What I’m more interested in is that every gown is hand-made and exquisitely fitted. The costumes support a surprisingly soothing 15th century backdrop, with gorgeous pastels and striking blues and golds. Against actress Rebecca Ferguson’s flawless pale skin and cunning blue eyes, the rich textures pop and frame the historical drama in lush fabrics. Costume designer Nic Ede recalls elegant simplicity for many of his creations, but increases the complexity (oh-my-goodness brocade!) for Elizabeth’s clothing as queen. I, personally, would like to see a hennin or two (the pointy princess hats with the veils attached). I know that if anyone can make them stylish again, it’s the The White Queen team.
The Tudors, taking place a mere half-century after the ongoings of The White Queen, utilizes many of the same silhouettes and fabrics. The general color scheme of the show is much warmer than that of The White Queen- and the bodices are tighter. Joan Bergin, costume designer of the show, indicated a fondness for delicate adornments on the necks and in the hair of the string of lovers and wives Henry VIII woos. This emphasized the beauty of the romanticized court of Henry VIII, the silks and textures as intricate as the politics on the screen.
Game of Thrones
Because of its purely fictional source, Game of Thrones is liberated from any concerns of historical accuracy facing The White Queen or The Tudors. As such, it has freedom to play with outlandish ornaments and designs. Whimsical embellishments abound. Designer Michelle Carragher is credited with the extraordinarily detailed embroidery on characters, depicting in lavish detail the animal guardians of each house. An inventive mix between medieval gowns and Eastern wraps, each costume reflects the distinct culture it hails from in the invented world.

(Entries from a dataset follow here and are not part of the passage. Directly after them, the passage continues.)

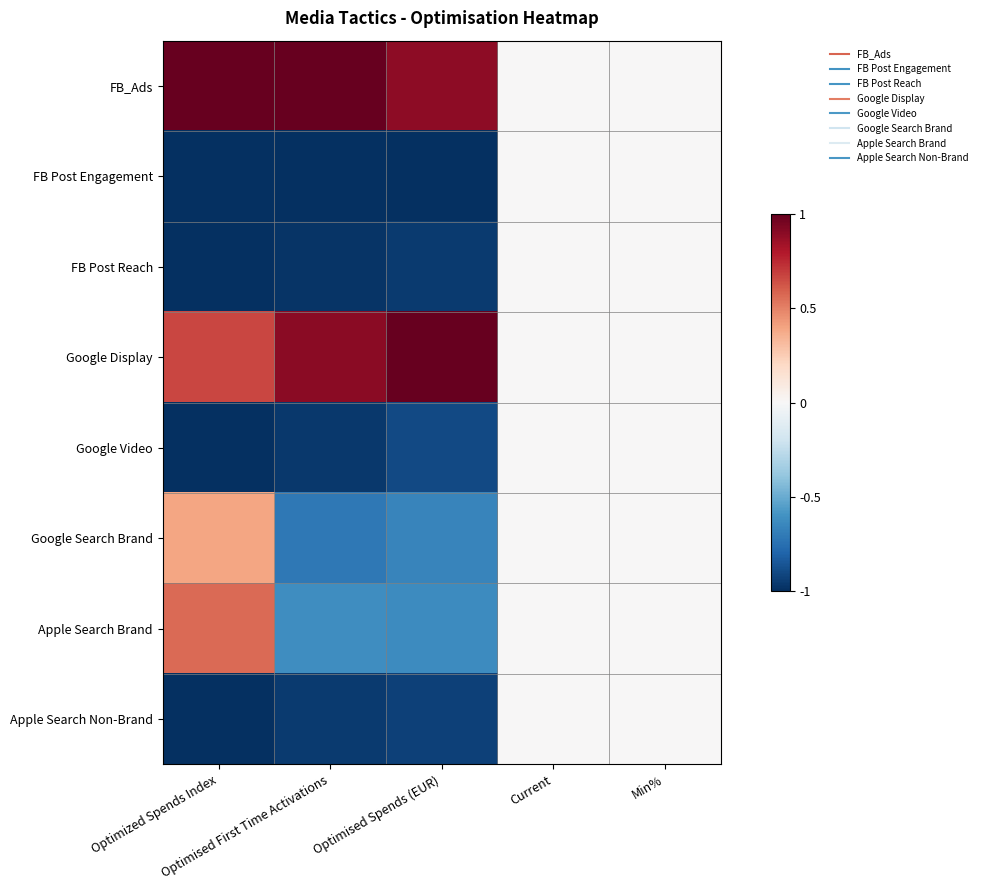

Which series has the largest total across all categories?

FB_Ads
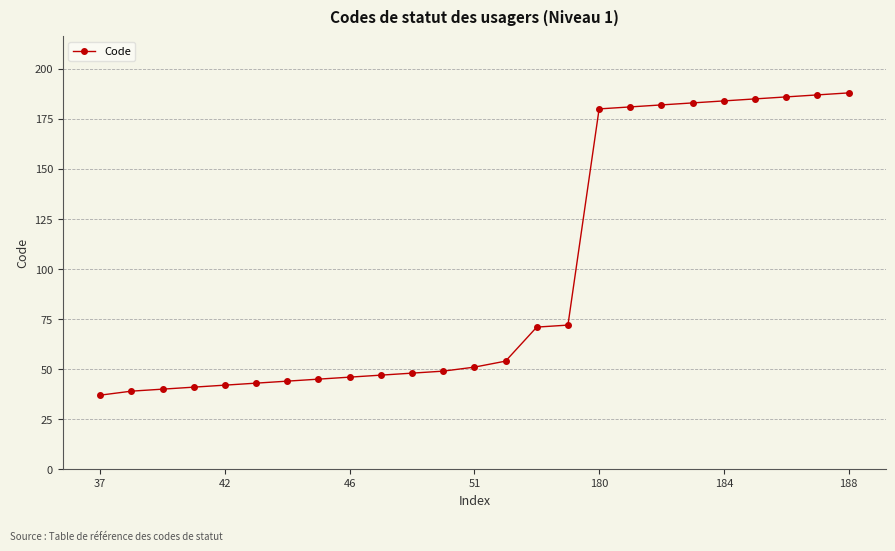

How many lines are shown in the chart?

1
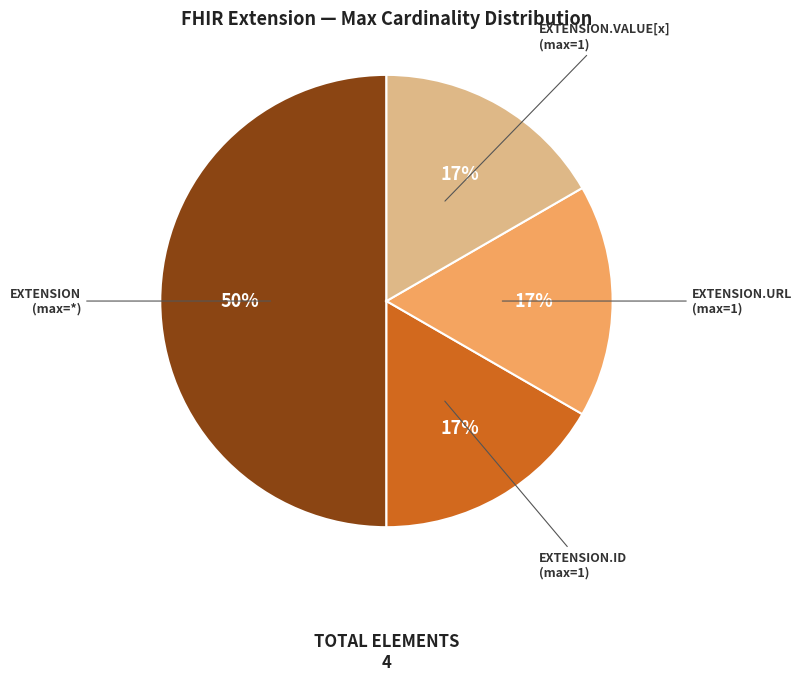

To the nearest percent, what is the difference between the largest and smallest slice percentages?

33%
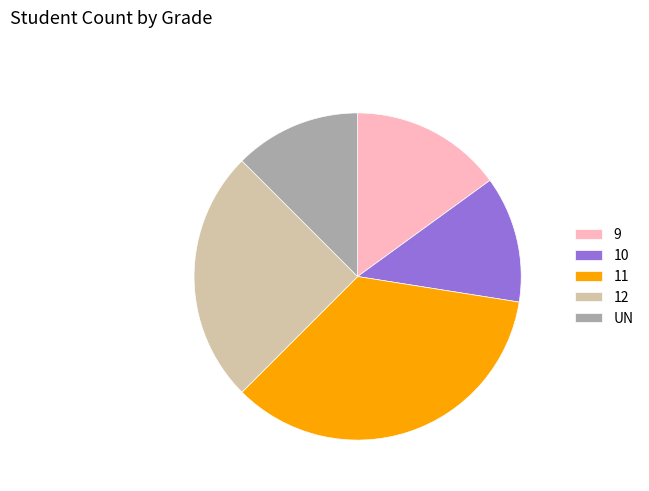

Is the sum of UN and 10 greater than half?

No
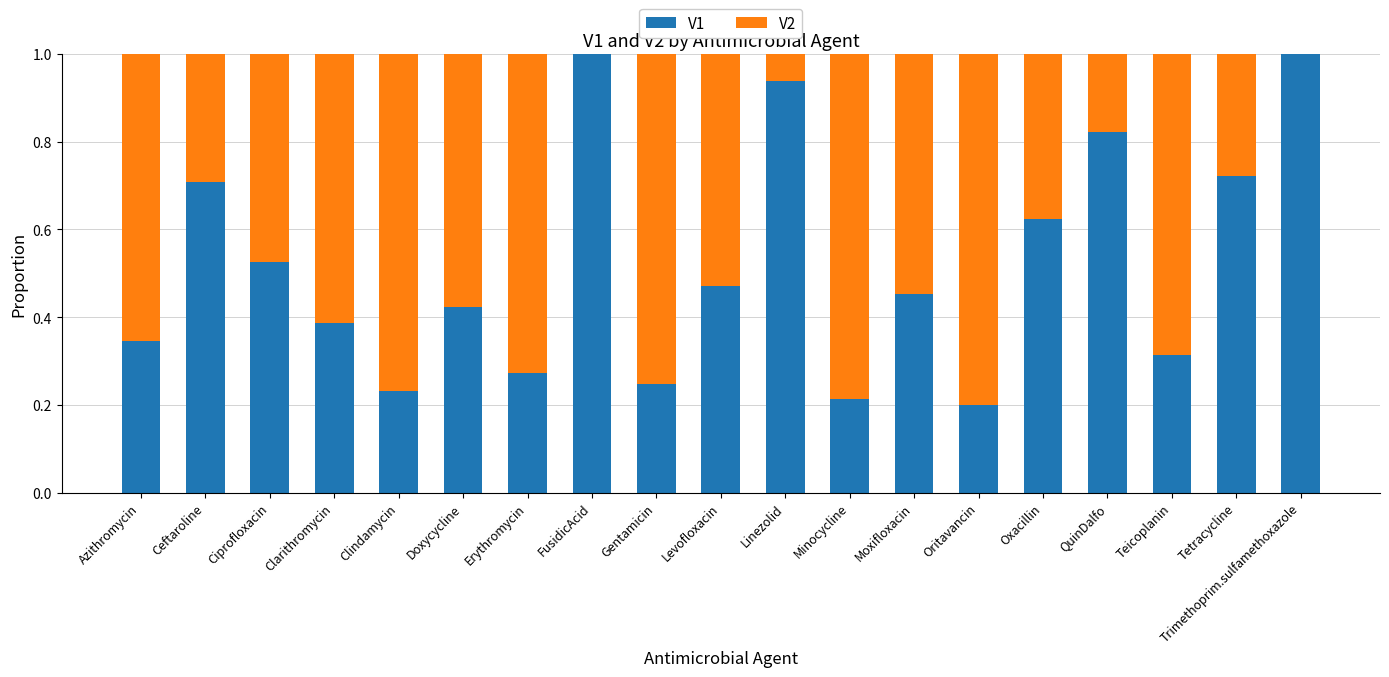

What is the total value across all series at Linezolid?

1.0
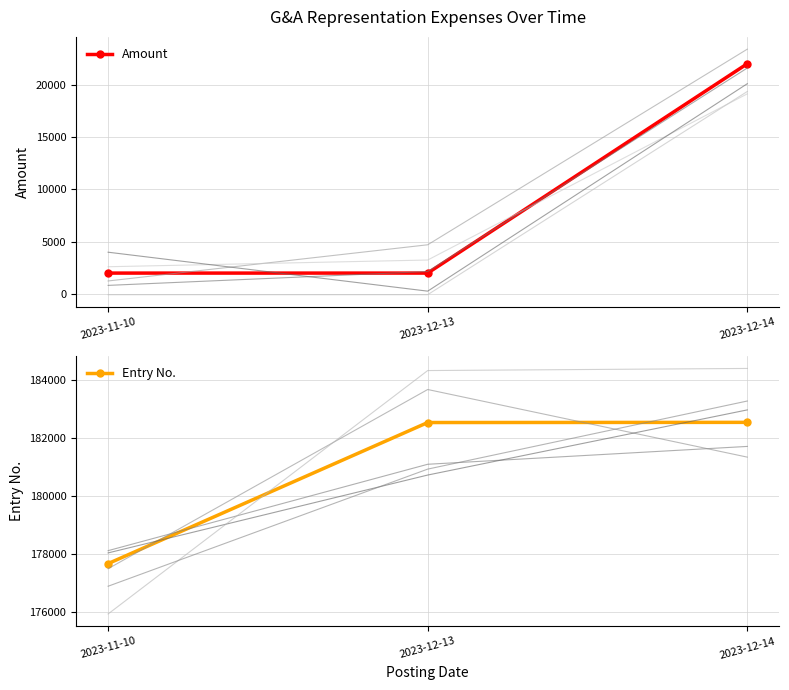

What is the lowest value of the Entry No. series?

177662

George R. R. Martin’s spectacular tale, on which the show is based, was inspired by the Wars of the Roses that directly precede the events of The White Queen. But the differences in the clothing choices are staggering. Compared to the elaborate designs donned by Cercei and Sansa in Game of Thrones, Elizabeth of The White Queen has refreshingly simple and soothing wardrobe choices. Compared to The White Queen, the rougher materials of the show harken to coarser medieval inspirations and also the classical fantasy elements Martin wove into the story.

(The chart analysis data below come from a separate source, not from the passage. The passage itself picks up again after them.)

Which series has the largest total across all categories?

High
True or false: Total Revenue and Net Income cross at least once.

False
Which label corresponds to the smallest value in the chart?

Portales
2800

The unifying thing between these shows? A blessed lack of codpieces (they just didn’t cycle back into fashion the same way floral patterns did, you know?) Also unifying them is an attention to detail and a feeling of sumptuousness that must have been challenging and enjoyable for the costumers to play with. The extraordinary pieces worn by each cast member draws us into these worlds of beauty and politics. While The Tudors concluded years ago, you can see its influence in current period pieces. As for the future, I look forward to seeing what new creations Ede and Carragher have in store for us. Be sure to tune in to The White Queen through October to see more of Ede’s work.
Marie Sumner is a costume consultant and cosplayer. Her passions include Renaissance fairs and comic conventions, both of which she has attended in full costume.